> What the task requires: Write out every row below word for word, but leave out the pictures.

[Start of Attachment]

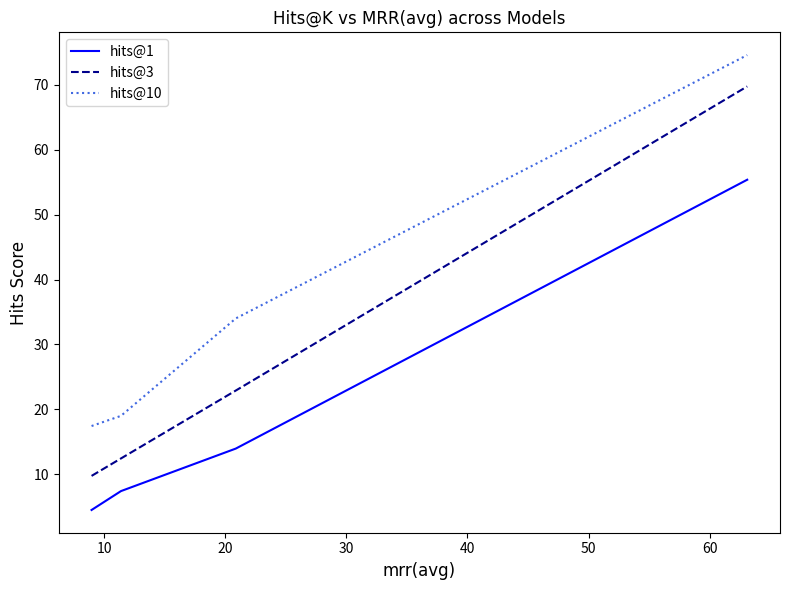

Which series has the largest total across all categories?

hits@10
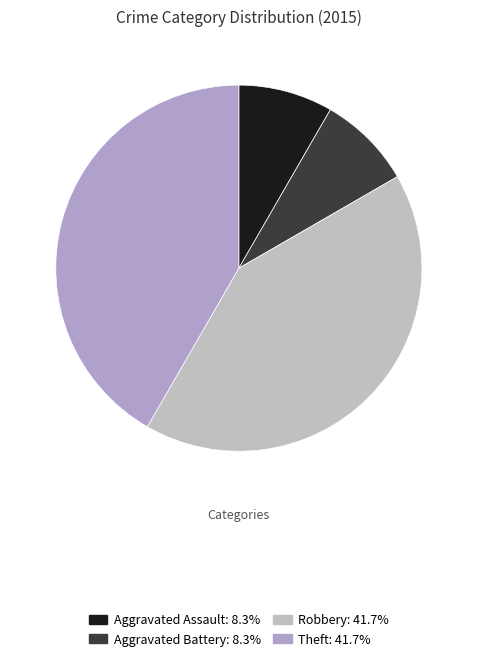

How many slices are in this pie chart?

4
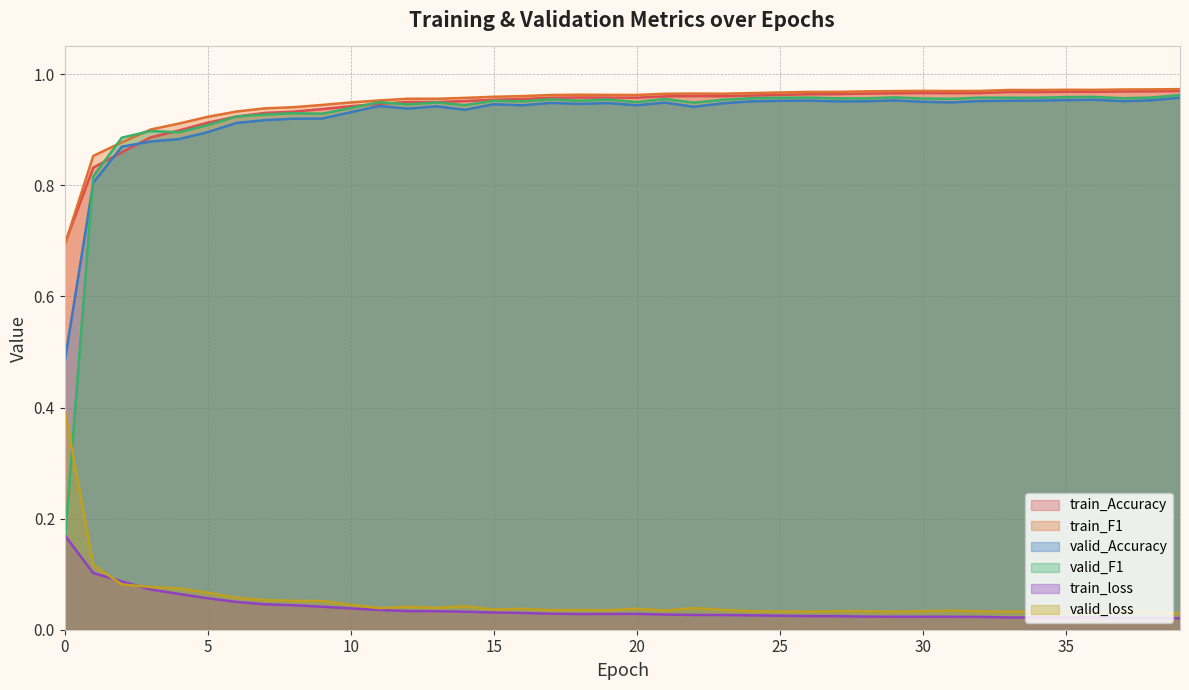

At which label does train_Accuracy reach its peak?

39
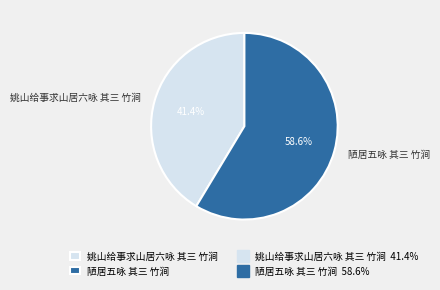

How much of the chart is everything except 姚山给事求山居六咏 其三 竹涧?

58.6%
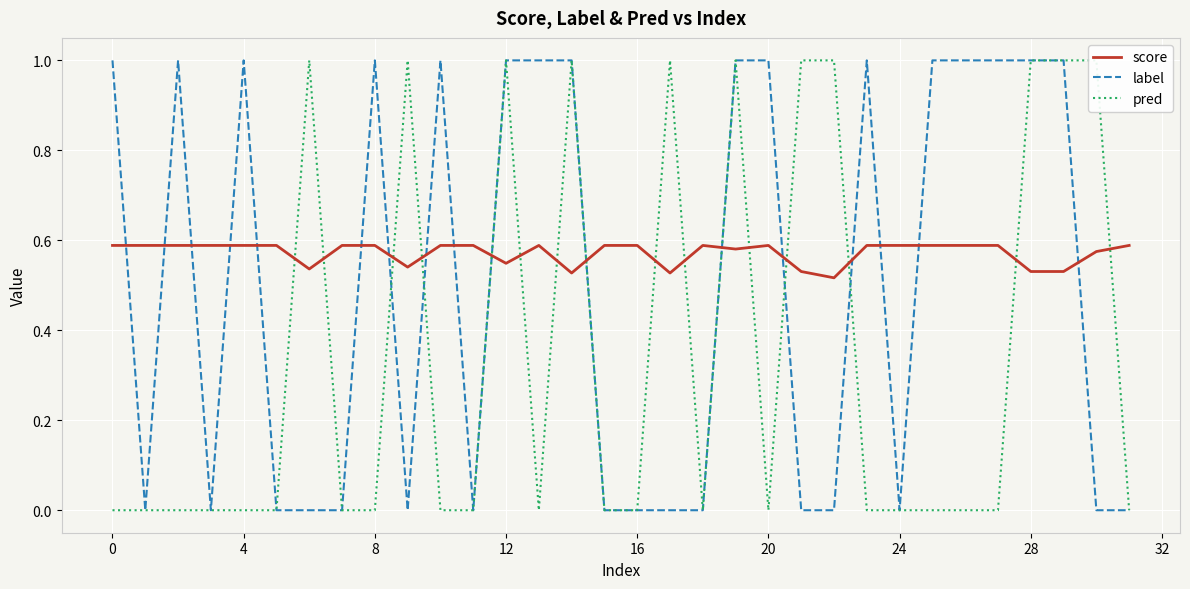

At which label is score closest to 0?

22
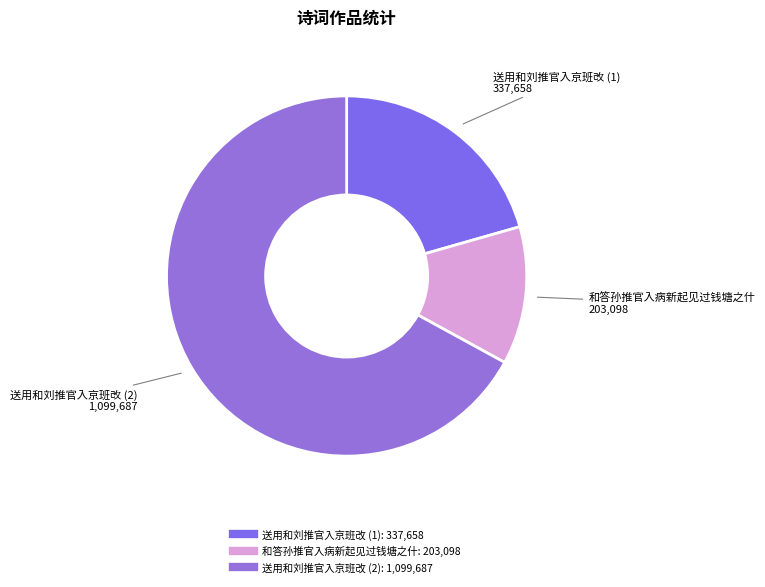

Count the number of slices in the pie.

3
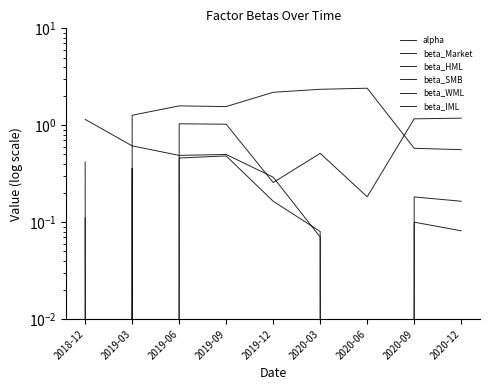

What is the average value of the beta_HML series?

1.3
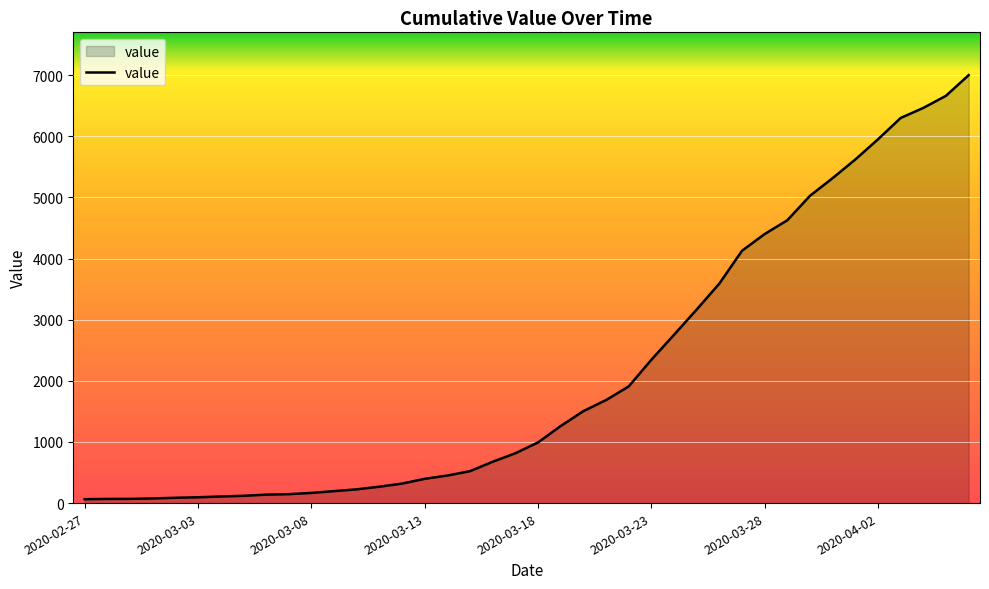

What is the difference between the maximum and minimum values?

6938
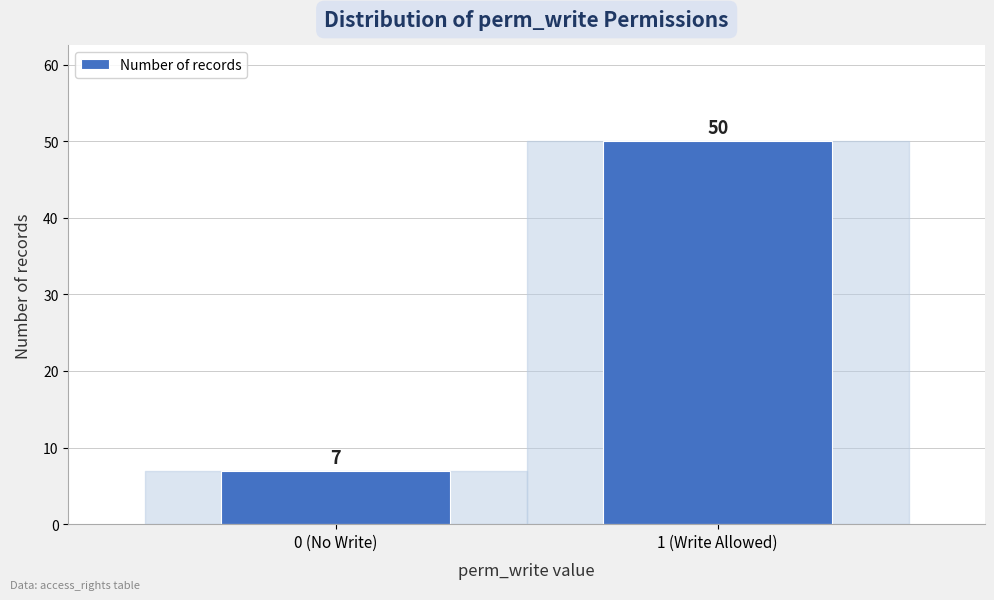

Reading left to right, transcribe all the data shown in this chart.

7	50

[End of Attachment]

> Response area:
Which series has the largest total across all categories?

hits@10

How many slices are in this pie chart?

4

At which label does train_Accuracy reach its peak?

39

How much of the chart is everything except 姚山给事求山居六咏 其三 竹涧?

58.6%

At which label is score closest to 0?

22

Count the number of slices in the pie.

3

What is the average value of the beta_HML series?

1.3

What is the difference between the maximum and minimum values?

6938

Reading left to right, transcribe all the data shown in this chart.

7	50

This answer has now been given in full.